* Work instructions:
(a) In the article on Alaska's health insurance rates, what company does the Hess couple own?
(b) Please rewrite the passage of the Alaska health insurance article starting at the words "Hess, 60, and" and ending after "through Jan. 31.", changing "marketplace" to "exchange".

* Selected excerpt:
[Start of Attachment]

Thursday, November 5, 2015

Alaska's already high health insurance rates set to get even higher in 2016


Polly Hess got a letter last month from her health insurance company saying that the premium for her and her husband’s health insurance plan would increase next year by more than 30 percent -- from $1,648 to about $2,500 a month.
Their deductibles would also increase by about $600 -- to $6,850 each, she said.

The letter from Moda Health went on to tell Hess that if she was OK with the hike, she didn't have to do anything else, recalled Hess, who lives in Homer and owns a small business with her husband.
“It was almost comical, really,” she said, “because the first thing I thought is, ‘I don’t care what I have to do but I’m not paying this.’”
Hess, 60, and her husband own Puffin Electric, an electrical contracting company. They earn more than $79,600 a year -- the cutoff for a family of two to get a federal subsidy toward a monthly premium on the online health insurance marketplace set up by President Barack Obama’s signature health care law.
The Hess couple falls into a group of several thousand Alaskans who buy insurance on the individual market and who will see their premiums increase in 2016 at one of the highest rates in the country, according to the Kaiser Family Foundation. Alaska already had the country's most expensive premium costs this year, Kaiser reported.

Most Alaskans get subsidy but those who don't pay big

Open enrollment in the federal health insurance marketplace started Sunday and runs through Jan. 31.

[End of Attachment]

* Listed entries:

[Start of Attachment]

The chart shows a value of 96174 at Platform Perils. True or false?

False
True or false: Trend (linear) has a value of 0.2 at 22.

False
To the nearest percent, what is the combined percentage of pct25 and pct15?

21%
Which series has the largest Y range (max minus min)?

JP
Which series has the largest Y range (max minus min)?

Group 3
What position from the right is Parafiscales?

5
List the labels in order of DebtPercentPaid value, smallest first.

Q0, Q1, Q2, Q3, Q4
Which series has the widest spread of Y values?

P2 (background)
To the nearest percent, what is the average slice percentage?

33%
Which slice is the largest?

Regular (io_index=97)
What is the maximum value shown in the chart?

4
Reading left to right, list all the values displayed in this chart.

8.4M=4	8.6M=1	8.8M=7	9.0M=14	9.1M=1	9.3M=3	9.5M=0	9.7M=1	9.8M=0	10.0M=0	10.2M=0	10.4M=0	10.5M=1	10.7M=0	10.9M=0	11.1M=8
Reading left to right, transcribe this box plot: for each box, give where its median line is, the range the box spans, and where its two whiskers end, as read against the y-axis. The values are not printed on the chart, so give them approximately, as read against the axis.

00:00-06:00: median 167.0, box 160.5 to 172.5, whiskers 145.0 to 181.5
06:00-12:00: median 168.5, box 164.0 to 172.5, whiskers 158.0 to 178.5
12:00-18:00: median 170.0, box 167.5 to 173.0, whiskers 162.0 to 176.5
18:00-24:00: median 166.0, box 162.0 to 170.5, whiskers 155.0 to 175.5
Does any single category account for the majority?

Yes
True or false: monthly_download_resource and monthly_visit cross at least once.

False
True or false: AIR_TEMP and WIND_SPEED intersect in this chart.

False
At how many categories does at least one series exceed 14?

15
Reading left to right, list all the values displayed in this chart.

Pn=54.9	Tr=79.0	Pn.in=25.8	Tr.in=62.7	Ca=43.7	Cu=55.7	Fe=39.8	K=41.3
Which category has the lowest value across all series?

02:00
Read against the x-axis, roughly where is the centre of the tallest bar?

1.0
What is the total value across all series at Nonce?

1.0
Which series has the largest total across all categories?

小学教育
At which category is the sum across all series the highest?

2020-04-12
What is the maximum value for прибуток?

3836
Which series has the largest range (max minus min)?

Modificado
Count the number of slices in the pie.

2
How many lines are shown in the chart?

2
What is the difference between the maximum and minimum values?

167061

[End of Attachment]

* Solutions to the problems:
(a) Puffin Electric, an electrical contracting company.

(b)
Hess, 60, and her husband own Puffin Electric, an electrical contracting company. They earn more than $79,600 a year -- the cutoff for a family of two to get a federal subsidy toward a monthly premium on the online health insurance exchange set up by President Barack Obama’s signature health care law.
The Hess couple falls into a group of several thousand Alaskans who buy insurance on the individual market and who will see their premiums increase in 2016 at one of the highest rates in the country, according to the Kaiser Family Foundation. Alaska already had the country's most expensive premium costs this year, Kaiser reported.

Most Alaskans get subsidy but those who don't pay big

Open enrollment in the federal health insurance exchange started Sunday and runs through Jan. 31.